Spotting during pregnancy may be scary, but it’s not uncommon at all.

“At least 25 percent of women have some light bleeding, especially in the first trimester,” says Dr. Clara Ward, MD, maternal-fetal medicine physician with McGovern Medical School at UTHealth/UT Physicians in Houston. “While the experience may still be worrisome, fortunately, it is generally not serious and not likely to have a negative effect on the pregnancy.”

According to Dr. Ward, the most common time for pregnancy spotting to occur is during the first trimester. Later in the pregnancy, spotting can be a sign of a more serious complication, like placental abnormalities or preterm labor.

What does pregnancy spotting look like?

Spotting is different than bleeding, and it’s important to recognize the difference, especially when you’re pregnant.

Spotting is very light bleeding—when you notice a few drops of blood on your underwear, for instance, or if you wipe yourself with toilet paper and notice a bit of blood on the paper. The blood can range in color from pink to red to brown. Bleeding, on the other hand, is a much heavier flow of blood.

A good rule of thumb is to think about spotting vs. bleeding in terms of how much blood could fill a panty liner or pad. If you’re spotting, there should not be enough blood to cover a panty liner. If you’re bleeding, however, you’ll need a panty liner or a pad to keep the blood from soaking through to your underwear.
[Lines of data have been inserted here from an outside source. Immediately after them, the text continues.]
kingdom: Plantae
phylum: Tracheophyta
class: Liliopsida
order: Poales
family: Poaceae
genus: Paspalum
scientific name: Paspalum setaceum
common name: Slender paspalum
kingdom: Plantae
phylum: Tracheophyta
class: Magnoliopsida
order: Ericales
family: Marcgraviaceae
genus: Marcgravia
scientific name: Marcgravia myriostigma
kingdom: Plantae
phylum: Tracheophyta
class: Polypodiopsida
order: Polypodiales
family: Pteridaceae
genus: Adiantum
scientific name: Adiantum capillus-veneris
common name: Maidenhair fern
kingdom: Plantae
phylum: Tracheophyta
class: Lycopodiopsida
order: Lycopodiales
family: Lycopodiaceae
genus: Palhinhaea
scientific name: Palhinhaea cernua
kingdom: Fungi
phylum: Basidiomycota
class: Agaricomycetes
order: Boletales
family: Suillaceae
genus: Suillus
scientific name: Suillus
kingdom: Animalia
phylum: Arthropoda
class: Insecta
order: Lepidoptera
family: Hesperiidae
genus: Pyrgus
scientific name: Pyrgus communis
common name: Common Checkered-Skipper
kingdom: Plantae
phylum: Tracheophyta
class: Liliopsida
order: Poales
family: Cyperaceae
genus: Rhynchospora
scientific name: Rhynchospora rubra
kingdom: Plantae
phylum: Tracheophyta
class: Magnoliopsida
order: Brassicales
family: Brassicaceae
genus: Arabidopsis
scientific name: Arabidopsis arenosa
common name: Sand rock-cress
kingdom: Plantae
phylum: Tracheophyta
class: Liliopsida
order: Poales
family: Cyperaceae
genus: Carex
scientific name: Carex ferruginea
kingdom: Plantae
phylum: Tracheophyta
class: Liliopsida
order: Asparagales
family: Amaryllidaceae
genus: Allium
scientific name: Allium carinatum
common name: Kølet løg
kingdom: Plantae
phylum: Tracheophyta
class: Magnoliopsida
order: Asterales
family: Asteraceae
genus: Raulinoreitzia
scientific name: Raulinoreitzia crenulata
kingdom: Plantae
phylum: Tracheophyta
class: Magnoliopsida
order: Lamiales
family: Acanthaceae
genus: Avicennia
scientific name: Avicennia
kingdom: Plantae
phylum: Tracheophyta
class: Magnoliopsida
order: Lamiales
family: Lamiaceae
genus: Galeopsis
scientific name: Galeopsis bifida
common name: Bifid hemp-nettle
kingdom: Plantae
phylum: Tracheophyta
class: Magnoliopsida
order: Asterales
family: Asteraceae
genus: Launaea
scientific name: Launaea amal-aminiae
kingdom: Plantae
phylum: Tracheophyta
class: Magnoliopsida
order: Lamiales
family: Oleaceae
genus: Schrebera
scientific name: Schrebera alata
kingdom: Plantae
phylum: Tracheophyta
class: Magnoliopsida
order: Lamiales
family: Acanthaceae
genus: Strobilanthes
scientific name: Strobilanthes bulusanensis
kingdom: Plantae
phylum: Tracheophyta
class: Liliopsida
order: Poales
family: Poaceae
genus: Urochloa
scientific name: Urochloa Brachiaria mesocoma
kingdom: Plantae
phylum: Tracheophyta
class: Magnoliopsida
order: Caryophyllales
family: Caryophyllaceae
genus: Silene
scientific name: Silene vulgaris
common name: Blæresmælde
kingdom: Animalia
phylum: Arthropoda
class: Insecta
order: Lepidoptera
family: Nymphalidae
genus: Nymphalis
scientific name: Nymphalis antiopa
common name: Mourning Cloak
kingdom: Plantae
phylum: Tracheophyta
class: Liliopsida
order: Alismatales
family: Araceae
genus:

When should you contact your doctor?

It’s always a good idea to reach out to your doctor if you’re experiencing spotting during your pregnancy—or anything else that seems out of the ordinary.

Don’t be worried about bothering them or asking too many questions. According to Dr. Ward, it’s vital to always give your doctor a full description of your symptoms; it’s what helps your healthcare provider determine if you need further evaluation.

“Additional symptoms, such as cramping or fever, almost always warrant a call, even if the spotting is mild,” Ward says. “Pain or heavy bleeding that requires a pad requires immediate attention, as does any bleeding that occurs in the second or third trimesters, as these may be signs of a bigger problem.”

With all that, try to remember that spotting during pregnancy is common, and hopefully knowing what to look out for can help you feel better.